Eskiden daha çok okur ve daha çok yazardım. Genellikle felsefe, psikoloji, kişisel gelişim ve tasavvuf üzerineydi okuduklarım. Her ne kadar pozitif bilimsel bir yaklaşımla başlamış olsam da araştırmalarıma, bulunduğum noktada söyleyebileceğim şey Işık doğudan yükselir olacaktır. Batı ve Doğu kesin çizgilerle ayrılıyor bende. Coğrafi bir ayrılık değil bu, yanyana iki insanda bile olabilecek bir ayrım sözkonusu olan. Bu yüzden doğu öğretilerine özel bir ilgi göstermişimdir.

O zamanlar okuduklarımdan biri bende bir çağrışım oluşturmuş ve aşağıdaki satırları karalamama neden olmuştu. Yaklaşık oniki yıl önce 19/03/1996 da yazdığım bir yazıyı paylaşmak istiyorum sizinle. Laf aramızda o zamanlar Matrix daha piyasada değildi.

Şu anda insanların içinde yaşadıkları dünya, daha doğrusu, içinde yaşadıklarını sandıkları dünya tam anlamı ile bir sanal gerçeklik. Aslını, özünü unutmuş olan bu insancıklar, bir sanal gerçeklik makinesine bağlanmış ve üstelik o makineyi kontrol edemez durumdalar. Ayrıca en kötüsü de, kendilerini bu makine zannetmeleri ve kendilerini kontrol edemediklerini bilmemeleri.

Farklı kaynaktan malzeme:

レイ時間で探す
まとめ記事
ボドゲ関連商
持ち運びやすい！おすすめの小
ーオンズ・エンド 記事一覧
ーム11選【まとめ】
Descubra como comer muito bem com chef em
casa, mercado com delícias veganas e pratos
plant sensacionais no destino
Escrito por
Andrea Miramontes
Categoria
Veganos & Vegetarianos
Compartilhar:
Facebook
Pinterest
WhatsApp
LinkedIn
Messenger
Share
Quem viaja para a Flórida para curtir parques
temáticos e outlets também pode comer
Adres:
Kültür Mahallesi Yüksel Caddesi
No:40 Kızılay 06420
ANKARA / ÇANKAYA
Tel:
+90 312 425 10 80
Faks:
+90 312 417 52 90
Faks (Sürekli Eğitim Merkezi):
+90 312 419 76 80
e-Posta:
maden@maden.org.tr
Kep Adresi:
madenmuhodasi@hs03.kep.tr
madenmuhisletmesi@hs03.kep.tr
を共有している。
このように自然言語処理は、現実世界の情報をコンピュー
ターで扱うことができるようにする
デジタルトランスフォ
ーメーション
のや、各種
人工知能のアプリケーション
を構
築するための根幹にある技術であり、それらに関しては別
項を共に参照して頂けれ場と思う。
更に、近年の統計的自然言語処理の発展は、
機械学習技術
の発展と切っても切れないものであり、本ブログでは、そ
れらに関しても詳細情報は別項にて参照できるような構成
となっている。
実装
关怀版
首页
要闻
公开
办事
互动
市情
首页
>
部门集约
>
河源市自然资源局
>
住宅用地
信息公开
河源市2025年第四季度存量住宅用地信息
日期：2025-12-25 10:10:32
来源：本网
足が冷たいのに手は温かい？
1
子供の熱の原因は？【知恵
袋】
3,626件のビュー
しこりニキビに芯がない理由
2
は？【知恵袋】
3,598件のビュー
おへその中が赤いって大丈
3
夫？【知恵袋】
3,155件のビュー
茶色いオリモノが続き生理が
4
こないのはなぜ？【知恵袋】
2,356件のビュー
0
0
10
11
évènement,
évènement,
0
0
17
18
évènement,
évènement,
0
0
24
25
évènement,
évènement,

Bir düşünün; siz – kendinizi nasıl ve ne olarak gördüğünüz önemli değil – bir sanal gerçeklik makinesine bağlanmışsınız ve bu sanal dünyayı makinenin bazı fonksiyonları aracılığı ile değerlendiriyorsunuz. Makine insan bedeni ve fonksiyonları da altı duyu aracı (düşünmek Hintli bilgelere göre altıncı fonksiyonumuzdur) olarak tasarlanmış. Siz belli bir zaman sonra kendi özünüzü unutup yarattığınız sanal dünyada yaşıyorsunuz ve kendinizi sanal gerçeklik makinesi ile özdeşleştiriyorsunuz. Uyuduğunuzu ve bu yaşantınızın bir çeşit rüya olduğunu düşünmek bile saçma geliyor size. Bu durumda iken uyuduğunuzu fark edemiyorsunuz. Ama eğer bunun bir rüya olduğunu ve sadece sizin zihninizde var olduğunu bilirseniz, hemen uyanıp gerçekte yaşamak istersiniz. Ve eğer bu rüyadan kurtulursanız, sanal gerçekliğinizi yeniden düzenleyebilir, makineyi de istediğiniz gibi kontrol edebilirsiniz. Ve eğer uyanmazsanız bunun bir sanal gerçeklik olduğunu asla anlayamayacaksınız. Uyanmanın tek şartı ise uykuda olduğunu fark etmek ve bunu hatırlamak.